John Maclean, M.A., and Pope John XXIII, inside back cover.

[Scotland’s Scrap Contents]

   The connection between Scots Socialism and Nationalism is well seen in John Maclean, but not fully dealt with in Tom Bell’s biography – “John Maclean, Fighter for Freedom” (Glasgow, 1944). Maclean believed that Russia could not produce the “World revolution.” The separation of nations was a hard fact. “I accordingly stand out as a Scottish Republican candidate feeling sure that if Scotland had to elect a parliament to sit in Glasgow, it would vote for a working-class parliament… The social revolution is possible sooner in Scotland than in England.” 

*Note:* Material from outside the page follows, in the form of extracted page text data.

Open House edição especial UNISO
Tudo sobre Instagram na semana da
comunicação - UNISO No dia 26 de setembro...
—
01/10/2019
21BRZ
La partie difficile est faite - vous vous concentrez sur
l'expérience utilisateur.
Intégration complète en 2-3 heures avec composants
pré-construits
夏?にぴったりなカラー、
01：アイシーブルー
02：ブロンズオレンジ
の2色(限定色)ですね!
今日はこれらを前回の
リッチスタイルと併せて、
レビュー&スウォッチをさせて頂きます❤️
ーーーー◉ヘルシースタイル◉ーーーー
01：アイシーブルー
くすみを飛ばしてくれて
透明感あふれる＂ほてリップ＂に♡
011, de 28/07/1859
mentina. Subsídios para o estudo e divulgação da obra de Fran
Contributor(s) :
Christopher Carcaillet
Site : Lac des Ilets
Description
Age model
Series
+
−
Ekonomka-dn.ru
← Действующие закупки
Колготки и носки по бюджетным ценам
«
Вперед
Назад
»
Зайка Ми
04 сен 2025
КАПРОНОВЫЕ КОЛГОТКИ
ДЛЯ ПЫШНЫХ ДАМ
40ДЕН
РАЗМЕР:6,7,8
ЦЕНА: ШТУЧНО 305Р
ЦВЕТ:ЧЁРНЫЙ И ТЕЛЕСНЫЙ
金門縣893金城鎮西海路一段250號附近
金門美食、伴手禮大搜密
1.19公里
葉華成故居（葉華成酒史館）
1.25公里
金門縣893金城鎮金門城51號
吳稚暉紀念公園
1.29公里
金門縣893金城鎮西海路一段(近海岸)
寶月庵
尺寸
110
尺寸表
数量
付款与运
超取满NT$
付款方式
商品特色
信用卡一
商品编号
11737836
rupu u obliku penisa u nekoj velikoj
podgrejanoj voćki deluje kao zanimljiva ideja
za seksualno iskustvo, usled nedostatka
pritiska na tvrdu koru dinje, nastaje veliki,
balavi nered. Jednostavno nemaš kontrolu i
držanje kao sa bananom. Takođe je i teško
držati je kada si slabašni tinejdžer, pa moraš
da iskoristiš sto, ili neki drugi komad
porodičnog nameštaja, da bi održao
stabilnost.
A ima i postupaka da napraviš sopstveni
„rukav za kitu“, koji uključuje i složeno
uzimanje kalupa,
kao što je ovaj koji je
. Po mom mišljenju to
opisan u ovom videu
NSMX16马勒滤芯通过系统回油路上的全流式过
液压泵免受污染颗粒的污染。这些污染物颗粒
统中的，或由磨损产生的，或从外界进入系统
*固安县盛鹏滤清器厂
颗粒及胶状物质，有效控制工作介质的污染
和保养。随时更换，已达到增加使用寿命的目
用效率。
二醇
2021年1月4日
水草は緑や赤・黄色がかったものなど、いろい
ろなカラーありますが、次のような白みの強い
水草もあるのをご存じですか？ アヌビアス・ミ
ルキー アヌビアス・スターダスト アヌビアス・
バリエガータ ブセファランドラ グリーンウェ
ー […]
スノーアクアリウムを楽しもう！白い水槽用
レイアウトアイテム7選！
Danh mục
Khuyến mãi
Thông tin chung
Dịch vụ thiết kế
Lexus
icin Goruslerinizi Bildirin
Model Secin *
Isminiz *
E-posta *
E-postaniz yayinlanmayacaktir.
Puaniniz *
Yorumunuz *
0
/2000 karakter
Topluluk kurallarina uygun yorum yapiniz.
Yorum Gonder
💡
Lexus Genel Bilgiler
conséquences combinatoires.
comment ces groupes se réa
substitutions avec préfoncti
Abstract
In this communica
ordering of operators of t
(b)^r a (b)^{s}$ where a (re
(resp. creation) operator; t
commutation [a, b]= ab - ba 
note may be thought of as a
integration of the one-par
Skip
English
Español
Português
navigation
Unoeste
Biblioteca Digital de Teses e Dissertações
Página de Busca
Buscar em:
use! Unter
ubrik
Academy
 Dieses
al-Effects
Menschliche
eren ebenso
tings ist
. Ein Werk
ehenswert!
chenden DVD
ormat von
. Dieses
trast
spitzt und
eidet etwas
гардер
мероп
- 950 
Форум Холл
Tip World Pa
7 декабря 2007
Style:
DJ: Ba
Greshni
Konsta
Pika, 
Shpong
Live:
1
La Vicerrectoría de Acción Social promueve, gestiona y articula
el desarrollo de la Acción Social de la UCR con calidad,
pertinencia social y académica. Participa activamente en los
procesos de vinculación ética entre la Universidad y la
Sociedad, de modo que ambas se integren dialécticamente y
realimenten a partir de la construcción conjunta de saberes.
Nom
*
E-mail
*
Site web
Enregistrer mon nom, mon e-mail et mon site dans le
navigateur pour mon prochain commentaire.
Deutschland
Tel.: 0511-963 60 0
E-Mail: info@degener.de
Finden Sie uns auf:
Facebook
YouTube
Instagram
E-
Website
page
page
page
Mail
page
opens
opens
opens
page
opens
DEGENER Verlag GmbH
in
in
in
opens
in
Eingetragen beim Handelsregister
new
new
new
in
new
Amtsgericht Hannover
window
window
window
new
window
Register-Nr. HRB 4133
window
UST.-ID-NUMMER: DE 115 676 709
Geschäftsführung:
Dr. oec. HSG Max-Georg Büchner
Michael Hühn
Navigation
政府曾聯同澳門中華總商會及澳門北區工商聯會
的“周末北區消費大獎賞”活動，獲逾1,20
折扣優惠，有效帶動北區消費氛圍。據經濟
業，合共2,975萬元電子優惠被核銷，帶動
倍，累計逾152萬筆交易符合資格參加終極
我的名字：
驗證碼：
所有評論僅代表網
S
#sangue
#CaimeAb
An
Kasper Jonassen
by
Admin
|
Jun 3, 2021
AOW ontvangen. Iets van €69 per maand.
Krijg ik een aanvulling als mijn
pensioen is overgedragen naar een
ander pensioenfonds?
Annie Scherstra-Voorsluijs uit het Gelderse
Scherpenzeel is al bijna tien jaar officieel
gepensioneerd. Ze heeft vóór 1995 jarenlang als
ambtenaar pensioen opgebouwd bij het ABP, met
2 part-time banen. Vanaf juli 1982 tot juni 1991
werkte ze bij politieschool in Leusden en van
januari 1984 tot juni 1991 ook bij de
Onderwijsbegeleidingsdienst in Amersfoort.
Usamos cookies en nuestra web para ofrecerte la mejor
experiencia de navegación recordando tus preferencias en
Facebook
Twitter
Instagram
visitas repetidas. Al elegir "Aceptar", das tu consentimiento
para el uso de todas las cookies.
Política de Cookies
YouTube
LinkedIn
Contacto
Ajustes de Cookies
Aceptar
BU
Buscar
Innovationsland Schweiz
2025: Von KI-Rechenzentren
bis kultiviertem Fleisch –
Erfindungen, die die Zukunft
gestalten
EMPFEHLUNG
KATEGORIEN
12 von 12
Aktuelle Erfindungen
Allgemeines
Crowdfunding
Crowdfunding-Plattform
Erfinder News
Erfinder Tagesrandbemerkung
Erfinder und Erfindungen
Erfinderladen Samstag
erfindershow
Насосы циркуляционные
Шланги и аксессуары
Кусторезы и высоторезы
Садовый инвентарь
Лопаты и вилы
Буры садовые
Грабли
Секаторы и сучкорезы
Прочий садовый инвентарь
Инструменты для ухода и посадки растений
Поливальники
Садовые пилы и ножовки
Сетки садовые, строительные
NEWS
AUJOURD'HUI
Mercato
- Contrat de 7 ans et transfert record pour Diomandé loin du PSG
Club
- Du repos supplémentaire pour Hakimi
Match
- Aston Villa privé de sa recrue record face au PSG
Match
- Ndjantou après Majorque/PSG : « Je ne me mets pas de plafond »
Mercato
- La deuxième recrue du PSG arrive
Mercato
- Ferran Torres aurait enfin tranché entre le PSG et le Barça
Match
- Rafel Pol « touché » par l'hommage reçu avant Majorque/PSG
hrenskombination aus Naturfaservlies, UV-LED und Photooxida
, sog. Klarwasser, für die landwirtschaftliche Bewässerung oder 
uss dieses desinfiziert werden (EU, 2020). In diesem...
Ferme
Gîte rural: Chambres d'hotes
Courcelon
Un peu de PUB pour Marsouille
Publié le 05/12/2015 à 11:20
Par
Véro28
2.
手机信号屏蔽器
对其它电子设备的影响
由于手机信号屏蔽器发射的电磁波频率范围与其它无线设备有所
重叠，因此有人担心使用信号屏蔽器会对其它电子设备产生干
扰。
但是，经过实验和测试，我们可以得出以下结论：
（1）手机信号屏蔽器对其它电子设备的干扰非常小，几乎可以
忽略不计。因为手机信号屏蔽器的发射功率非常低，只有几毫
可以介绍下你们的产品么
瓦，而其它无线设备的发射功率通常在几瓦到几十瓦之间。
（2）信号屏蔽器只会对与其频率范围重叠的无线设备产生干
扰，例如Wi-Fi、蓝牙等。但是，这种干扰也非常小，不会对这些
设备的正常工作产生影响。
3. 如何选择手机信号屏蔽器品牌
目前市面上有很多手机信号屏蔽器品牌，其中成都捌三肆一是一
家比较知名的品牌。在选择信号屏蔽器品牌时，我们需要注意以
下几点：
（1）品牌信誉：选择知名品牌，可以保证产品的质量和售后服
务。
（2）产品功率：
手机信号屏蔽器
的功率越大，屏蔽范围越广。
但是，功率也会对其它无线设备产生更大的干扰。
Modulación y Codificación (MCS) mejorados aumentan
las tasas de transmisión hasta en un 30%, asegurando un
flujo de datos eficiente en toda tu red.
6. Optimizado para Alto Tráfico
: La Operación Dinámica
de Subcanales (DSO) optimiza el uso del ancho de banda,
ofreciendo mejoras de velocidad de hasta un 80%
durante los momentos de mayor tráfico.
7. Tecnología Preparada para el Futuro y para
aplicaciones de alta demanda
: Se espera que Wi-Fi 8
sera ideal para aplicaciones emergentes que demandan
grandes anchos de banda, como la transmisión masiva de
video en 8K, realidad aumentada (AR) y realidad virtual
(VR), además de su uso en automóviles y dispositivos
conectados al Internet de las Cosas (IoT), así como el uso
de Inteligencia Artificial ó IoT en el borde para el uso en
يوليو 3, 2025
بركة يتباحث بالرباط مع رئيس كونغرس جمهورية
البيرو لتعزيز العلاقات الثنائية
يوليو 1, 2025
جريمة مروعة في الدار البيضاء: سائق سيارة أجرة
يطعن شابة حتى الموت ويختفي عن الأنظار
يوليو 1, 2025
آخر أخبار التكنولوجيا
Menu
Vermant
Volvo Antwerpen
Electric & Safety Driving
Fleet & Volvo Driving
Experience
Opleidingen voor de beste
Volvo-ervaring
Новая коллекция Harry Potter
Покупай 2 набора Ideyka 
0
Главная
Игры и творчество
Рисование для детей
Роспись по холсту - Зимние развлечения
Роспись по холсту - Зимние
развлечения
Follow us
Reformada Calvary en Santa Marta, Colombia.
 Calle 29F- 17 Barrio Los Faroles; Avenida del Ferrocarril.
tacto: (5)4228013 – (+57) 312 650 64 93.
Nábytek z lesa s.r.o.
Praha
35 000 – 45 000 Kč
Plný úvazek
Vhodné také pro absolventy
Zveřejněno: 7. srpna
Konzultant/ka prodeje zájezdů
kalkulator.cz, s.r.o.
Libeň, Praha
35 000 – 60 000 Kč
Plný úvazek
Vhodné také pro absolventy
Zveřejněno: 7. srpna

   John Maclean did not mean to go to Westminster. “This policy of a workers’ republic in Scotland debars me from going to John Bull’s London parliament… Had the Labour men stayed in Glasgow and started a Scottish Parliament, as did the genuine Irish in Dublin in 1918, England would have sat up and made concessions to Scotland.” 

   The Communist Guy Aldred expounded the same views and put them in print in “The Free Man,” Edinburgh, October, 1932: 

   “I would have the workers seize Scotland instead of marching to London. 

   “I have no faith in the irresponsible and ignorant parliamentarianism of exploitation functioning in spendthrift London.” 

   This is not inconsistent with the encyclical of John XXIII, “Pacem in Terris,” opposing transfer of workers and economic domination:- 

   “Smaller States, in the interests of the common good, cannot be denied their right to political freedom, and to the adoption of a position of neutrality in the conflicts between empires.”